• **Work item**
Pick out every line below that contains the word "Antika", and copy each one in full.

:: Listed records ::

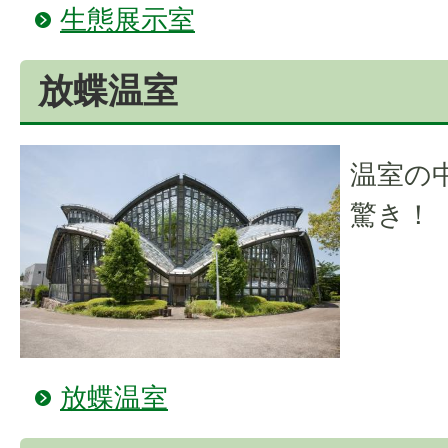
生態展示室
放蝶温室
温室の
驚き！
放蝶温室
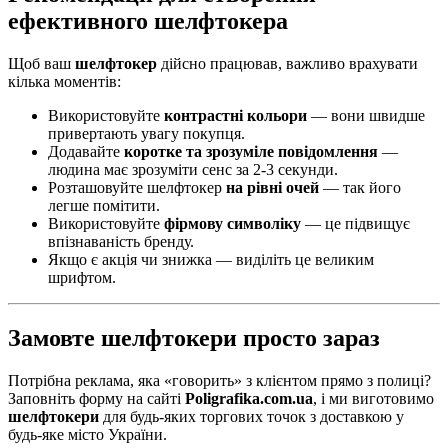
ефективного шелфтокера
Щоб ваш
шелфтокер
дійсно працював, важливо врахувати
кілька моментів:
Використовуйте
контрастні кольори
— вони швидше
привертають увагу покупця.
Додавайте
коротке та зрозуміле повідомлення
—
людина має зрозуміти сенс за 2-3 секунди.
Розташовуйте шелфтокер
на рівні очей
— так його
легше помітити.
Використовуйте
фірмову символіку
— це підвищує
впізнаваність бренду.
Якщо є акція чи знижка — виділіть це великим
шрифтом.
Замовте шелфтокери просто зараз
Потрібна реклама, яка «говорить» з клієнтом прямо з полиці?
Заповніть форму на сайті
Poligrafika.com.ua
, і ми виготовимо
шелфтокери
для будь-яких торгових точок з доставкою у
будь-яке місто України.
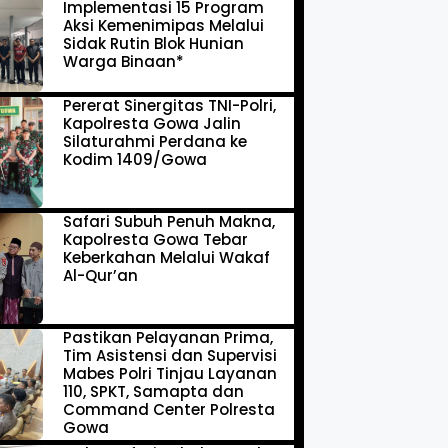
Implementasi 15 Program
Aksi Kemenimipas Melalui
Sidak Rutin Blok Hunian
Warga Binaan*
Pererat Sinergitas TNI-Polri,
Kapolresta Gowa Jalin
Silaturahmi Perdana ke
Kodim 1409/Gowa
Safari Subuh Penuh Makna,
Kapolresta Gowa Tebar
Keberkahan Melalui Wakaf
Al-Qur’an
Pastikan Pelayanan Prima,
Tim Asistensi dan Supervisi
Mabes Polri Tinjau Layanan
110, SPKT, Samapta dan
Command Center Polresta
Gowa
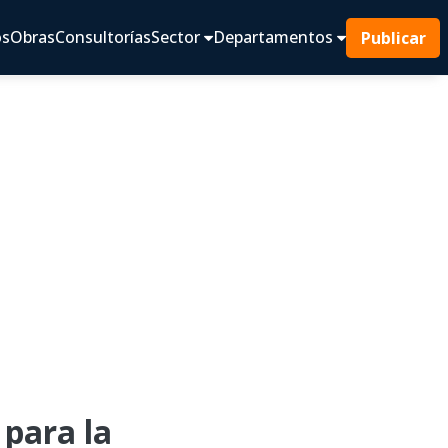
os
Obras
Consultorías
Sector
Departamentos
Publicar
para la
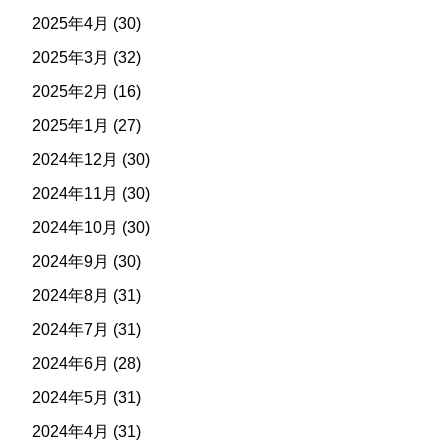
2025年4月
(30)
2025年3月
(32)
2025年2月
(16)
2025年1月
(27)
2024年12月
(30)
2024年11月
(30)
2024年10月
(30)
2024年9月
(30)
2024年8月
(31)
2024年7月
(31)
2024年6月
(28)
2024年5月
(31)
2024年4月
(31)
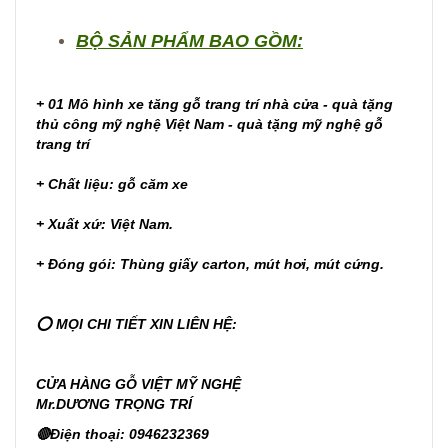
BỘ SẢN PHẨM BAO GỒM:
+ 01 Mô hình xe tăng gỗ trang trí nhà cửa - quà tặng
thủ công mỹ nghệ Việt Nam - quà tặng mỹ nghệ gỗ
trang trí
+ Chất liệu: gỗ căm xe
+ Xuất xứ: Việt Nam.
+ Đóng gói: Thùng giấy carton, mút hơi, mút cứng.
⭕ MỌI CHI TIẾT XIN LIÊN HỆ:
CỬA HÀNG GỖ VIỆT MỸ NGHỆ
Mr.DƯƠNG TRỌNG TRÍ
🔴Điện thoại: 0946232369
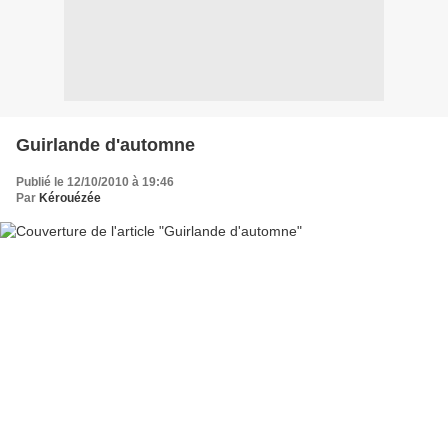
Guirlande d'automne
Publié le 12/10/2010 à 19:46
Par
Kérouézée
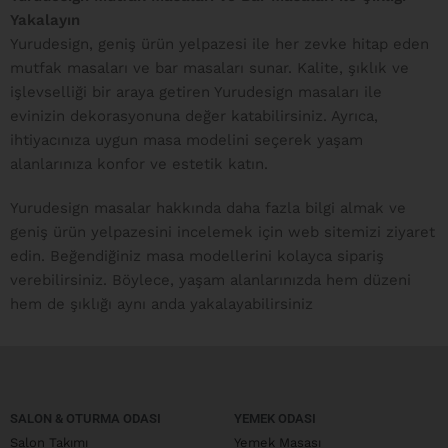
Yakalayın
Yurudesign, geniş ürün yelpazesi ile her zevke hitap eden
mutfak masaları ve bar masaları sunar. Kalite, şıklık ve
işlevselliği bir araya getiren Yurudesign masaları ile
evinizin dekorasyonuna değer katabilirsiniz. Ayrıca,
ihtiyacınıza uygun masa modelini seçerek yaşam
alanlarınıza konfor ve estetik katın.
Yurudesign masalar hakkında daha fazla bilgi almak ve
geniş ürün yelpazesini incelemek için web sitemizi ziyaret
edin. Beğendiğiniz masa modellerini kolayca sipariş
verebilirsiniz. Böylece, yaşam alanlarınızda hem düzeni
hem de şıklığı aynı anda yakalayabilirsiniz
SALON & OTURMA ODASI
YEMEK ODASI
Salon Takımı
Yemek Masası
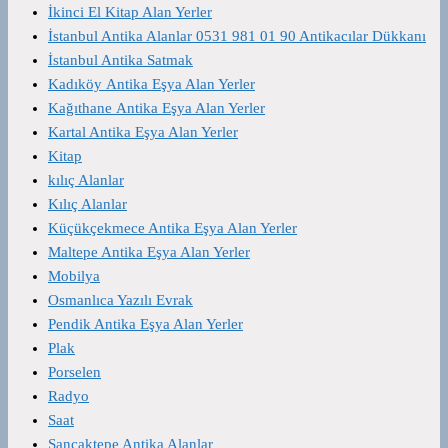
İkinci El Kitap Alan Yerler
İstanbul Antika Alanlar 0531 981 01 90 Antikacılar Dükkanı
İstanbul Antika Satmak
Kadıköy Antika Eşya Alan Yerler
Kağıthane Antika Eşya Alan Yerler
Kartal Antika Eşya Alan Yerler
Kitap
kılıç Alanlar
Kılıç Alanlar
Küçükçekmece Antika Eşya Alan Yerler
Maltepe Antika Eşya Alan Yerler
Mobilya
Osmanlıca Yazılı Evrak
Pendik Antika Eşya Alan Yerler
Plak
Porselen
Radyo
Saat
Sancaktepe Antika Alanlar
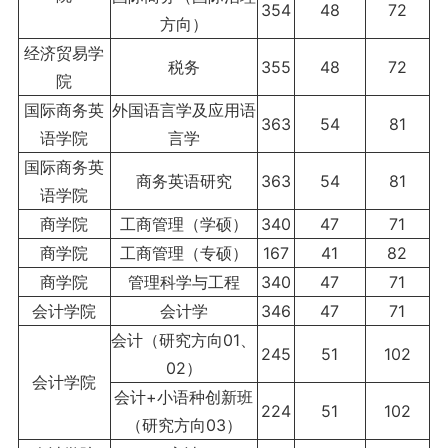
354
48
72
方向）
经济贸易学
税务
355
48
72
院
国际商务英
外国语言学及应用语
363
54
81
语学院
言学
国际商务英
商务英语研究
363
54
81
语学院
商学院
工商管理（学硕）
340
47
71
商学院
工商管理（专硕）
167
41
82
商学院
管理科学与工程
340
47
71
会计学院
会计学
346
47
71
会计（研究方向01、
245
51
102
02）
会计学院
会计+小语种创新班
224
51
102
（研究方向03）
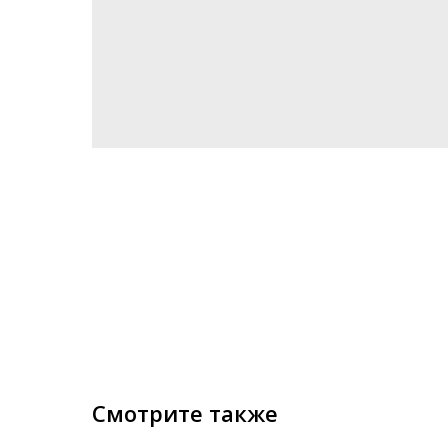
Смотрите также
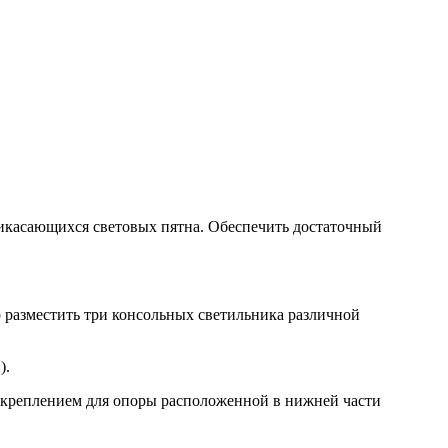
прикасающихся световых пятна. Обеспечить достаточный
 разместить три консольных светильника различной
).
 креплением для опоры расположенной в нижней части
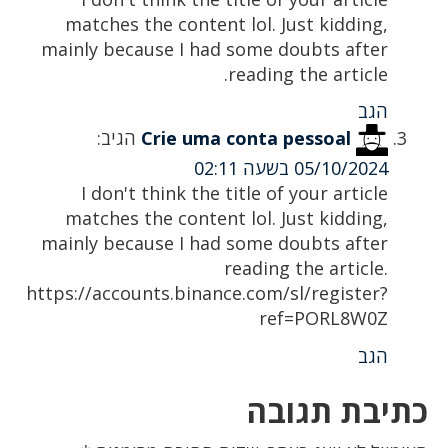
matches the content lol. Just kidding,
mainly because I had some doubts after
reading the article.
הגב
Crie uma conta pessoal
הגיב:
05/10/2024 בשעה 02:11
I don't think the title of your article
matches the content lol. Just kidding,
mainly because I had some doubts after
reading the article.
https://accounts.binance.com/sl/register?
ref=PORL8W0Z
הגב
כתיבת תגובה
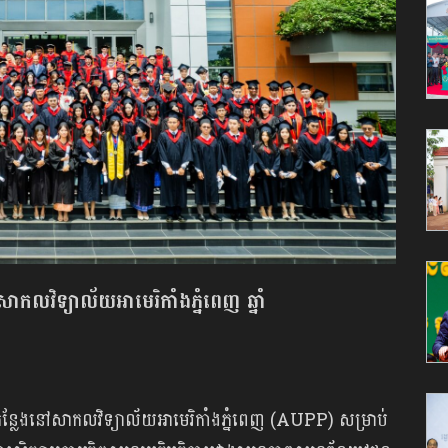
ាកលវិទ្យាល័យអាមេរិកាំងភ្នំពេញ ឆ្នាំ
៥កន្លែងនៅសាកលវិទ្យាល័យអាមេរិកាំងភ្នំពេញ (AUPP) សម្រាប់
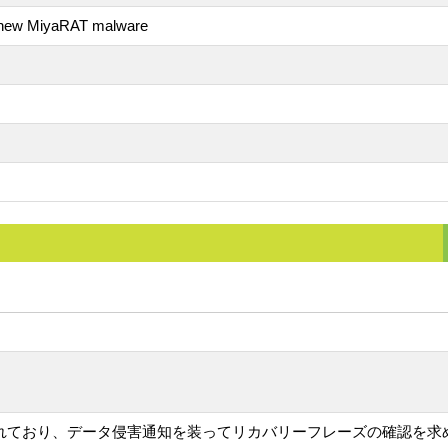
th new MiyaRAT malware
paignが展開されており、データ侵害通知を装ってリカバリーフレーズ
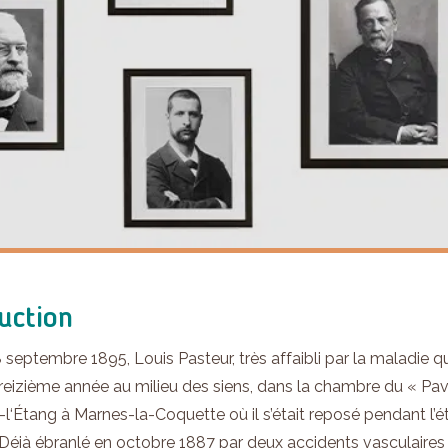
uction
septembre 1895, Louis Pasteur, très affaibli par la maladie qui 
reizième année au milieu des siens, dans la chambre du « Pa
-l‘Étang à Marnes-la-Coquette où il s’était reposé pendant l’été
 Déjà ébranlé en octobre 1887 par deux accidents vasculaire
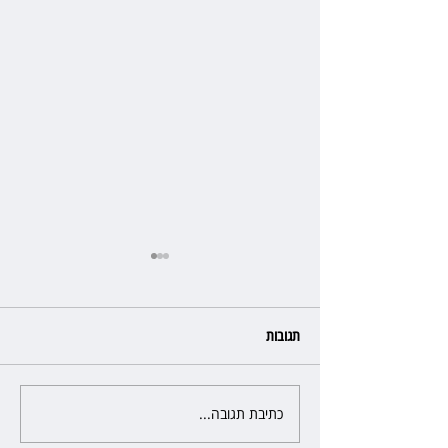
תגובות
כתיבת תגובה...
פרקליטת מחוז חיפה בדרך
לפרישה: תקבל יותר ממיליון שקל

:::

• **Result**
İstanbul Antika Alanlar 0531 981 01 90 Antikacılar Dükkanı
İstanbul Antika Satmak
Kadıköy Antika Eşya Alan Yerler
Kağıthane Antika Eşya Alan Yerler
Kartal Antika Eşya Alan Yerler
Küçükçekmece Antika Eşya Alan Yerler
Maltepe Antika Eşya Alan Yerler
Pendik Antika Eşya Alan Yerler
Sancaktepe Antika Alanlar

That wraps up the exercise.